Credo che di questi tempi i confini tra generi musicali siano sempre più labili, è questo il bello del gioco. Come dice Lizzo, «Genre is dead». E io stessa ho “approfittato” di questa mescolanza per passare da un genere all’altro, per “interpretare” diversi ruoli ed esplorare realtà differenti che mi affascinavano. Per giocare ecco, dall’inglese ‘to play’ che vuol dire anche suonare e recitare. Ho sempre però mantenuto ben salda la mia identità: cambia il linguaggio, ma il mio universo è sempre quello, che stia rappando o che stia eseguendo un brano in versione piano e voce.
La tua musica ha delle immagini molto chiare ed è sempre accompagnata da video con un preciso concept alle spalle. Come crei il tuo immaginario estetico e lirico?

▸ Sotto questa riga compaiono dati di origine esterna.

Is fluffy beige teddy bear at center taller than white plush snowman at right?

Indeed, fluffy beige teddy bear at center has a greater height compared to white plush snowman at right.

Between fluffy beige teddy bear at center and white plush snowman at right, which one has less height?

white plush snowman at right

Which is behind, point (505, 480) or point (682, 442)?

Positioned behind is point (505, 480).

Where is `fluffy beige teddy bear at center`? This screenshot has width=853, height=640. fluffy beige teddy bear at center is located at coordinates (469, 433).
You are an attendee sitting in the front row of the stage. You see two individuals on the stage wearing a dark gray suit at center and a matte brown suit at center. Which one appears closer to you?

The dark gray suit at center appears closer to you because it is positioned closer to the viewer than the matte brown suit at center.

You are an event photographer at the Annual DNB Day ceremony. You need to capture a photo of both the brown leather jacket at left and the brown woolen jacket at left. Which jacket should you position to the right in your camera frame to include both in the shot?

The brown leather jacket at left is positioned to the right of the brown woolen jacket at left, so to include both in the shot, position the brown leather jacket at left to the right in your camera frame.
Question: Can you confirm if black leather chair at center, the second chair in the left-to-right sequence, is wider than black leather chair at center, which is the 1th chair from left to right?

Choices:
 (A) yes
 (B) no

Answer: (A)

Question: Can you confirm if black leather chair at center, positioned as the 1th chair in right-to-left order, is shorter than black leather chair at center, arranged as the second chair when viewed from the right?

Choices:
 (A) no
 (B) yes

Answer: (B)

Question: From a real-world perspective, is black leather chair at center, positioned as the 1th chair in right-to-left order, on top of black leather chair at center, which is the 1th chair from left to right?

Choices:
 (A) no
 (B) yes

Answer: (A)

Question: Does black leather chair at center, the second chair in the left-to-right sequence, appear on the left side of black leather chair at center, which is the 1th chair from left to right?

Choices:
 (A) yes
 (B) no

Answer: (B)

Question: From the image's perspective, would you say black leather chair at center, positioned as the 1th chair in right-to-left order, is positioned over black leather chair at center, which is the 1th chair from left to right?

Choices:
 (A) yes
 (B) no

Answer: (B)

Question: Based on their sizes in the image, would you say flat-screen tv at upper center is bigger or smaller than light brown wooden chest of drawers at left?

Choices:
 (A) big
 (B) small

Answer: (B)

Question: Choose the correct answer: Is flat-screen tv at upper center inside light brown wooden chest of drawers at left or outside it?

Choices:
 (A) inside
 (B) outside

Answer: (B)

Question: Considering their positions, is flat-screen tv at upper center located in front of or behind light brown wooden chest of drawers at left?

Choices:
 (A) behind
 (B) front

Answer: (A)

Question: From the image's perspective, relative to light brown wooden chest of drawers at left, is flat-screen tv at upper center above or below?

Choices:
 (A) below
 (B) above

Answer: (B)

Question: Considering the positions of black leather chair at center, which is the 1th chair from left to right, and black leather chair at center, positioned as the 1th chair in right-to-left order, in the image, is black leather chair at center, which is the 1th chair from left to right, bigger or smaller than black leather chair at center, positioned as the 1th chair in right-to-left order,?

Credo che in questo aspetto giochi un ruolo fondamentale la mia esperienza cinematografica: come accennavo prima, quando scrivo un brano, in qualche modo gli sto già accostando delle immagini in movimento, che molto spesso sono diventate quelle dei videoclip. Questi sono inscindibili dai brani, aggiungono valore e ulteriore significato. Con Francesco Coppola – che ha diretto anche il videoclip di Pincio – ho trovato l’artista ideale per completare le storie di cui scrivo e canto attraverso le immagini.
In Romeo, uscito lo scorso anno, hai collaborato con Speranza, partendo da uno dei testi più noti di Shakespeare. Come riesci a conciliare due anime apparentemente così lontane?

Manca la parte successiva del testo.